While pollution controls can remove a lot of the toxic waste from the smokestake, these toxins end up in the coal ash. This ash is stored in waste ponds or landfills which leach sulfur dioxide and heavy metals into surface and groundwater. Studies in the United States show an increase in water pollution after installation of scrubbers on coal plants.
The coal industry advocates that carbon capture and storage (CCS) can reduce carbon dioxide emissions from coal-fired power plants. However, CCS is an unproven technology which has not yet been implemented at a large-scale fossil fuel plant. The greatest barrier to CCS is its economic viability. Between 25-40% more coal would be required to produce the same amount of energy using this technology. Consequently, more coal would be mined, transported, processed and burned, increasing the amount of air pollution and hazardous waste generated by coal plants. The cost of construction of CCS facilities and the “energy penalty” would almost double the costs of electricity generation from coal, making it economically unviable.
Furthermore, there are considerable questions about the technical viability of CCS. It is unclear whether CO2 can be permanently sequestered underground and what seismic risks underground storage poses.
Ultimately, coal cannot be considered “clean” when you factor in the air and water pollution generated by coal mining, preparation, transport and combustion. Pollution from the coal life cycle harms human health and the environment. Clean coal is a dirty lie.
Myth 3: Coal Alleviates Energy Poverty
Read the Overseas Development Institute’s FAQs on Coal and Poverty, 2016
In a desperate struggle for survival and relevance in a rapidly changing world, the coal industry has resorted to a public relations campaign claiming that coal is needed to alleviate energy poverty in the Global South. But the claims of the industry are disingenuous.
Coal is clearly not the way to deliver modern energy services to those who lack them. Most of the 1.3 billion people without access to modern energy services live beyond the reach of the electricity grid. Without massive investment in poles and wires, boosting coal-fired generation capacity will do little for rural and remote communities. Studies in India show that those regions with the highest number of coal power plants also have the highest number of people without access to the grid. In other words, large coal power plants are being built to supply power not to those without it, but to industry and the middle classes. Moreover, communities that live closest to power plants are kept in the dark.

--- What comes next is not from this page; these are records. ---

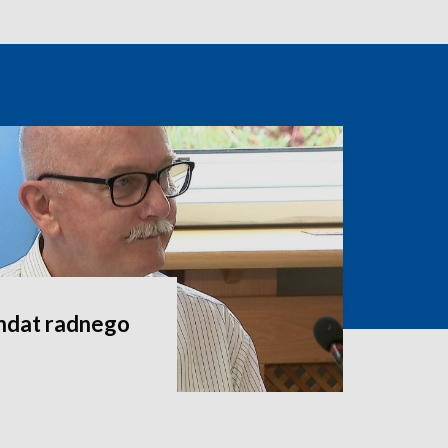
andat radnego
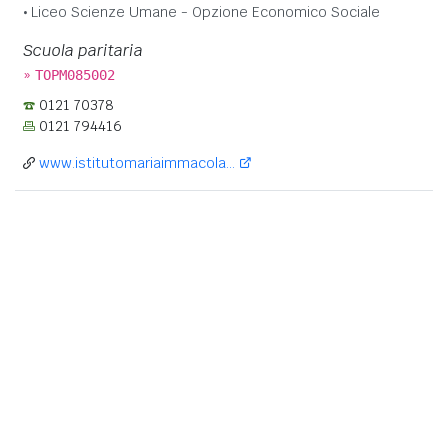
Liceo Scienze Umane - Opzione Economico Sociale
Scuola paritaria
»
TOPM085002
0121 70378
0121 794416
www.istitutomariaimmacola...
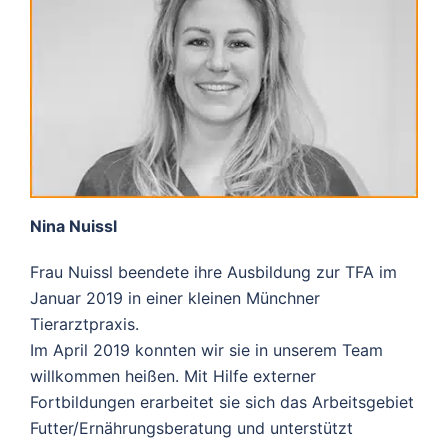
Nina Nuissl
Frau Nuissl beendete ihre Ausbildung zur TFA im
Januar 2019 in einer kleinen Münchner
Tierarztpraxis.
Im April 2019 konnten wir sie in unserem Team
willkommen heißen. Mit Hilfe externer
Fortbildungen erarbeitet sie sich das Arbeitsgebiet
Futter/Ernährungsberatung und unterstützt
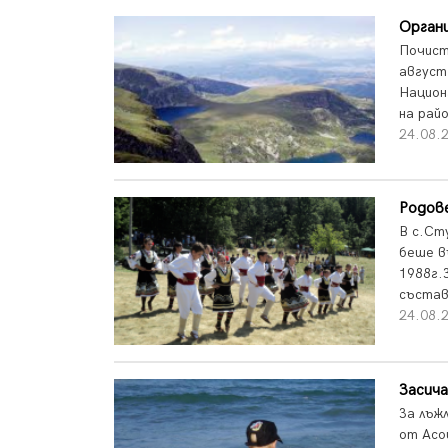
Органи
Почист
август
Национ
на рай
24.08.2
Родов
В с.Ст
беше в
1988г.
състав
24.08.2
Засича
За лъж
от Асо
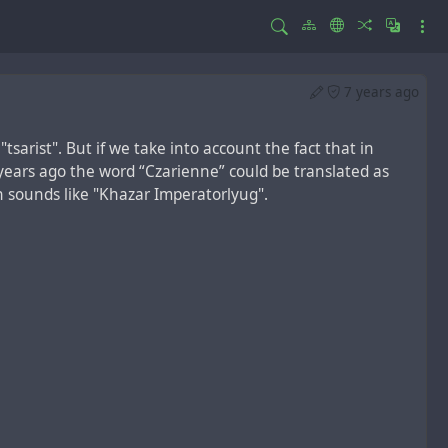
7 years ago
tsarist". But if we take into account the fact that in
0 years ago the word “Czarienne” could be translated as
ch sounds like "Khazar Imperatorlyug".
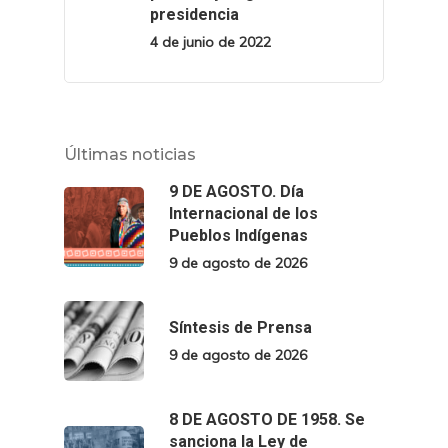
presidencia
4 de junio de 2022
Últimas noticias
9 DE AGOSTO. Día
Internacional de los
Pueblos Indígenas
9 de agosto de 2026
Síntesis de Prensa
9 de agosto de 2026
8 DE AGOSTO DE 1958. Se
sanciona la Ley de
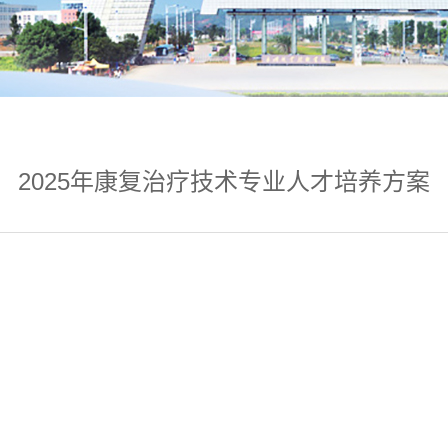
2025年康复治疗技术专业人才培养方案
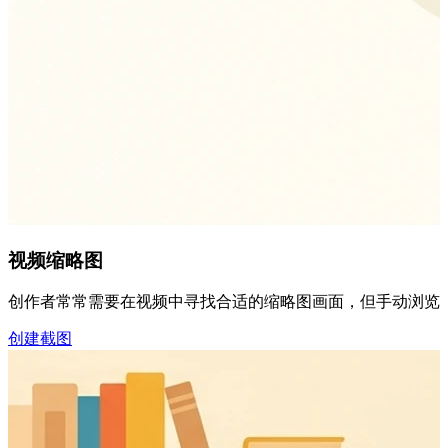
视频缩略图
创作者常常需要在视频中寻找合适的缩略图画面，但手动浏览时间
创建截图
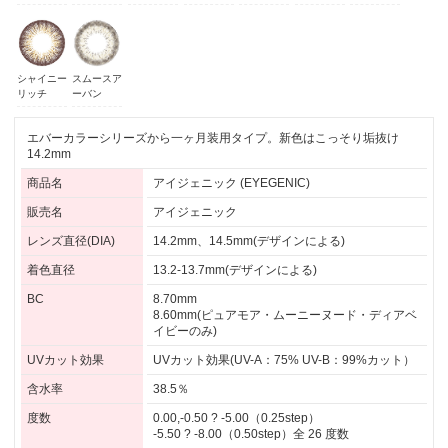
シャイニー
スムースア
リッチ
ーバン
エバーカラーシリーズから一ヶ月装用タイプ。新色はこっそり垢抜け
14.2mm
商品名
アイジェニック (EYEGENIC)
販売名
アイジェニック
レンズ直径(DIA)
14.2mm、14.5mm(デザインによる)
着色直径
13.2-13.7mm(デザインによる)
BC
8.70mm
8.60mm(ピュアモア・ムーニーヌード・ディアベ
イビーのみ)
UVカット効果
UVカット効果(UV-A：75% UV-B：99%カット）
含水率
38.5％
度数
0.00,-0.50 ? -5.00（0.25step）
-5.50 ? -8.00（0.50step）全 26 度数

According to a study conducted by Oil Change International, none of the coal power plants funded by the World Bank in the period 2008 to 2010 led to improved energy access for the poor. On the other hand, studies show that off-grid decentralised renewable energy systems can deliver household energy services faster and more cheaply than coal and other centralised generation sources, and without harming health or sacrificing clean air and water. In Kenya, to connect to the grid can cost one household between $900 and $4000. For just $900, this same household could purchase a home solar system capable of powering lights, computers, fans, charging cell-phones and a small refrigerator – without the monthly bills and reliability issues of the grid.
The coal industry also argues that increasing the use of coal-fired power will improve health outcomes in developing countries, including by reducing air pollution from wood fires. Yet coal-fired power is a major contributor to poor air quality, killing hundreds of thousands of people per year and affecting the health of millions more. Add into this the 5 degrees of global warming that would be caused by the coal industry’s rapid expansion, and the health impacts on billions of people would be truly staggering.